To understand what is happening to Ibrahim Traoré, one must revisit a dangerous legacy—the legacy of African defiance. Consider Thomas Sankara, Burkina Faso’s own revolutionary son, who nationalized land, rejected foreign debt, and refused to bow to French neocolonial control. He was assassinated in 1987 under murky circumstances that conveniently paved the way for a more Western-aligned regime. Patrice Lumumba in the Congo met a similar fate in 1961, just months after appealing to the Soviet Union for support when the West moved to sabotage his country’s independence. And Kwame Nkrumah, Ghana’s first president and a founding father of Pan-Africanism, was overthrown in a CIA-supported coup in 1966 after denouncing U.S. imperialism and attempting to build a united Africa.
The lesson across time is brutally clear: when African leaders step outside the lines drawn for them, they are swiftly recast as threats to democracy, stability, and human rights—even when those same leaders rose to power on the wave of popular will and anti-colonial aspiration.
Traoré has refused to be a proxy. He expelled French troops, dismissed foreign-backed military agreements, and has spoken openly about reimagining Burkina Faso’s sovereignty on its own terms. These are not the actions of a dictator craving power, but of a young leader attempting to break a cycle that has kept his nation dependent, vulnerable, and poor.
And now, predictably, comes the reckoning.
Human Rights Watch and international media have reported that at least 100 civilians were killed by government forces near Solenzo in March. If true, these are grave and heartbreaking losses that deserve impartial investigation and justice. But the selective outrage and timing should raise eyebrows. Where was this same attention when French-backed regimes across West Africa committed atrocities with foreign funding and silence from Western pressrooms? Where is it now in countries that remain loyal clients of the global North?
The point is not to excuse human rights violations. It is to recognize how reports of those violations are weaponized selectively—used not to protect life, but to undermine governments that no longer align with strategic interests. In the age of information warfare, media narratives are rarely neutral. They often arrive dressed in the language of justice while serving the logic of control.
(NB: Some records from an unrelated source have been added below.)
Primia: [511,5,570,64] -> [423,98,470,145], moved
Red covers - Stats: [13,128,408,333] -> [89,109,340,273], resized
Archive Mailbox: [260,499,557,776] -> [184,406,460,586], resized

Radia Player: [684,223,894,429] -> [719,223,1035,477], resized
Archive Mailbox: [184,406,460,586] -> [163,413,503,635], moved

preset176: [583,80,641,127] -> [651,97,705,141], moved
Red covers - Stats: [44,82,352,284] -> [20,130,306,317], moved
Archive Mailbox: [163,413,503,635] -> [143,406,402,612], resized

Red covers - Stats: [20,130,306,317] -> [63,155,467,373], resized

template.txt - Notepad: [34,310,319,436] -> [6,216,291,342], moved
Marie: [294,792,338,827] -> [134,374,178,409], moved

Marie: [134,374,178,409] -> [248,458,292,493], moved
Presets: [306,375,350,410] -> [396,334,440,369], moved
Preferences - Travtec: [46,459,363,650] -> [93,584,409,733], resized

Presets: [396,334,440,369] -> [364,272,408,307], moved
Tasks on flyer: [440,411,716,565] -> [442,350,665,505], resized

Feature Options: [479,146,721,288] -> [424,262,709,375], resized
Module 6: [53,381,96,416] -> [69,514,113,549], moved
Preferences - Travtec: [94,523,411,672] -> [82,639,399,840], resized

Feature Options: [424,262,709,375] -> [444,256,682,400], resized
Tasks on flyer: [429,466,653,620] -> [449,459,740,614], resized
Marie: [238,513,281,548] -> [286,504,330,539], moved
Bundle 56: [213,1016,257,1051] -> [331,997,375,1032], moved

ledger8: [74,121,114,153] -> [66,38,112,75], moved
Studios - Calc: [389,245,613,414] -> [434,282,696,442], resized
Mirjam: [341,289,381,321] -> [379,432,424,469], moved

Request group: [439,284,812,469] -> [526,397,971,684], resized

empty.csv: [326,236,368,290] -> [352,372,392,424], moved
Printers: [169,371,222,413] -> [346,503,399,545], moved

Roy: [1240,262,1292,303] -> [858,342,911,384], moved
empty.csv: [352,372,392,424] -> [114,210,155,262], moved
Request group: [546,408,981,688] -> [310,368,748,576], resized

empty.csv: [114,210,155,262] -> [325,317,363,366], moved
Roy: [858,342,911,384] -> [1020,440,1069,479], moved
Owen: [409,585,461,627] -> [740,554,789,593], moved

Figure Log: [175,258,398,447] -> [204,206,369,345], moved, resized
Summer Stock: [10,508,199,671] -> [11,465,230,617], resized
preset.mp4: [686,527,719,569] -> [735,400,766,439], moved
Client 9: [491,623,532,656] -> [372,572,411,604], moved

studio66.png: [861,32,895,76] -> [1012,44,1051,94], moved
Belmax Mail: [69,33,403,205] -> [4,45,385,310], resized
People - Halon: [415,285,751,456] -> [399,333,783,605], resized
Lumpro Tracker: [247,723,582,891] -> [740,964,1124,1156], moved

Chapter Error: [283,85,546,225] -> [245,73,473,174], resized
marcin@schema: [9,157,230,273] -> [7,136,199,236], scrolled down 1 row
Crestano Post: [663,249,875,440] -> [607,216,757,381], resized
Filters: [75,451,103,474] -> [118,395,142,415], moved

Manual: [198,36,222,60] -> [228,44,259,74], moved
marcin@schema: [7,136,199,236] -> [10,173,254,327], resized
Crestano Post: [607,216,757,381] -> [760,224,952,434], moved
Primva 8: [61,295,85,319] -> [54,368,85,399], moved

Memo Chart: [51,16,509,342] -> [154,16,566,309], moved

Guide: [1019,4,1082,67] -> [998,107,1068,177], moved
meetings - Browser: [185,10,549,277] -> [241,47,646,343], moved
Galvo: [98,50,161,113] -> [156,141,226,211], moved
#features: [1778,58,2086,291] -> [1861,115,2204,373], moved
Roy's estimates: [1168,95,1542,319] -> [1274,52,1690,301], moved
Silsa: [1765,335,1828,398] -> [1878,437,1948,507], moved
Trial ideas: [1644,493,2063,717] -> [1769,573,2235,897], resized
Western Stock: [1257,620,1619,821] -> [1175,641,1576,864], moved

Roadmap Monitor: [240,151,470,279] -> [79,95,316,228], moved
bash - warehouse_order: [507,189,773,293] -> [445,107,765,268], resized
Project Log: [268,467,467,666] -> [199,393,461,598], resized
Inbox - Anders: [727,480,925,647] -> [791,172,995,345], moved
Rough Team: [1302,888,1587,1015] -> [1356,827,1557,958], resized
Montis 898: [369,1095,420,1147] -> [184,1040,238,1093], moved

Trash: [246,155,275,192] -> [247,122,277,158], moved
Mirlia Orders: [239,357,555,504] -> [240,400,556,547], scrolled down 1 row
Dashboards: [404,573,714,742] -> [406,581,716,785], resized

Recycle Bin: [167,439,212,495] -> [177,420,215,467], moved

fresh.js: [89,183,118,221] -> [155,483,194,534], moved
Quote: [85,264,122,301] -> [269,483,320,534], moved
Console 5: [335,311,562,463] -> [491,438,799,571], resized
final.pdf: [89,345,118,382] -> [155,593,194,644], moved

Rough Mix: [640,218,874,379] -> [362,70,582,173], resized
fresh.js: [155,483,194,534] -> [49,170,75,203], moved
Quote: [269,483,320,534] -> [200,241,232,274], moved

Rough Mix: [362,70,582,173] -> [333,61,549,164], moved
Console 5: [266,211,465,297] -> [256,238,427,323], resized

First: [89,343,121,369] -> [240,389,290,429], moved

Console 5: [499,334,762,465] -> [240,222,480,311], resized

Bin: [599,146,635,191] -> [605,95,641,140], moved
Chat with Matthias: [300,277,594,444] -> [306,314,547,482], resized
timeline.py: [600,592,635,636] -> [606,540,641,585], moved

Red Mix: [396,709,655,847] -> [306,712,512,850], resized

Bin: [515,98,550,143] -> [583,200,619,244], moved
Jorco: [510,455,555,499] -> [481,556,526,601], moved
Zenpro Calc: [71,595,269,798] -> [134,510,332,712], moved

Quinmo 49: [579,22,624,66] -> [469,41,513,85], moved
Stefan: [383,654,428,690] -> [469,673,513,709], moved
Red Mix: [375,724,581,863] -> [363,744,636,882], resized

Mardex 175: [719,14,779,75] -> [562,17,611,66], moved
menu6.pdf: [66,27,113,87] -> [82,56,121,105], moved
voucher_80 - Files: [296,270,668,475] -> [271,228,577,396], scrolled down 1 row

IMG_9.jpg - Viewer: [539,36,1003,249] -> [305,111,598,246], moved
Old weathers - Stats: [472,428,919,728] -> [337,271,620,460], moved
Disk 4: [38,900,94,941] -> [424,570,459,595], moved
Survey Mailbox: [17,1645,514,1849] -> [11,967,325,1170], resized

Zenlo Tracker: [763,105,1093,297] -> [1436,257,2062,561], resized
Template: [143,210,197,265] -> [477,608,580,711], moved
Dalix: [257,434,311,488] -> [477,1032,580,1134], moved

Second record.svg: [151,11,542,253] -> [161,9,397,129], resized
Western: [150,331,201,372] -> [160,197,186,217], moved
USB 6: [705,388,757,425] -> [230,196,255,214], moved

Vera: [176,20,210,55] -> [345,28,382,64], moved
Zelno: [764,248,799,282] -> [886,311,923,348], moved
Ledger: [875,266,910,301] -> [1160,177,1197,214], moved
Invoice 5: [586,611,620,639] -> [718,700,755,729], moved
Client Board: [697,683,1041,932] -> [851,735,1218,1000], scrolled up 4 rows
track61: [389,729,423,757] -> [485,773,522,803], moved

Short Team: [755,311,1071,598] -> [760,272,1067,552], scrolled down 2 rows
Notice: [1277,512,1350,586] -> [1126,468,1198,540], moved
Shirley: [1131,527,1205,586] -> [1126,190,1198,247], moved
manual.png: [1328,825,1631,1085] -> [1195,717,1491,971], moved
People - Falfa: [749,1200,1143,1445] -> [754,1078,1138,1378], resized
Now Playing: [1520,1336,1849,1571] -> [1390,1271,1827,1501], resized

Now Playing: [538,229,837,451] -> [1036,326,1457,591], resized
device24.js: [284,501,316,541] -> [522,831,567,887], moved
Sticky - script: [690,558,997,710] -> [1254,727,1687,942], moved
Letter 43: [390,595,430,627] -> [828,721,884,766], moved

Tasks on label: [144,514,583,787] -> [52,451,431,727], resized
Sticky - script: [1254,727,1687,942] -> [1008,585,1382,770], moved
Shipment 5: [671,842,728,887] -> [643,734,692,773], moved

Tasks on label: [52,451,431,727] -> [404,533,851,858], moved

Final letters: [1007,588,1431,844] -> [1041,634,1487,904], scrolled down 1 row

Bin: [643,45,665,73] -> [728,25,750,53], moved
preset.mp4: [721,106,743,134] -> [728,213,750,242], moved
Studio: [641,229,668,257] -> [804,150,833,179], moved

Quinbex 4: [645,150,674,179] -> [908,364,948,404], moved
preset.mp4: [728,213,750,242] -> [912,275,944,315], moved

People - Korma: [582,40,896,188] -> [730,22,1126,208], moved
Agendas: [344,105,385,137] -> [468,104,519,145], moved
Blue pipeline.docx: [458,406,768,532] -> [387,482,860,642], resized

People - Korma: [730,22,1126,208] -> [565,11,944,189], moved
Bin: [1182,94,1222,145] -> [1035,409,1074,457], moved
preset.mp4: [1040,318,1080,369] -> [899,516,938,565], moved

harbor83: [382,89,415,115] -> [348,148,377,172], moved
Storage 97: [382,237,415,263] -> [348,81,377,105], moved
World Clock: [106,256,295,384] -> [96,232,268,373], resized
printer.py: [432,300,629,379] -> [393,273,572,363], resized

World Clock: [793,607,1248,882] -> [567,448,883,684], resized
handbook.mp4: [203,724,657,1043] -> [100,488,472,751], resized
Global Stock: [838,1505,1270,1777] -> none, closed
To demonize Traoré without examining this context is to fall into a familiar trap. It is the same trap that justified the murder of Lumumba, the silence around Sankara’s assassination, and the sabotage of Nkrumah’s vision of a sovereign Africa.
The question we should ask is not whether Traoré is perfect—no leader is—but whether he is being targeted for the same reason others were before him. Because he dared to act like Burkina Faso belongs to its people, not to the institutions and nations that have long treated Africa as a chessboard.
The world doesn’t need another African villain in Western headlines. It needs a sober reckoning with why so many African heroes have been buried under them.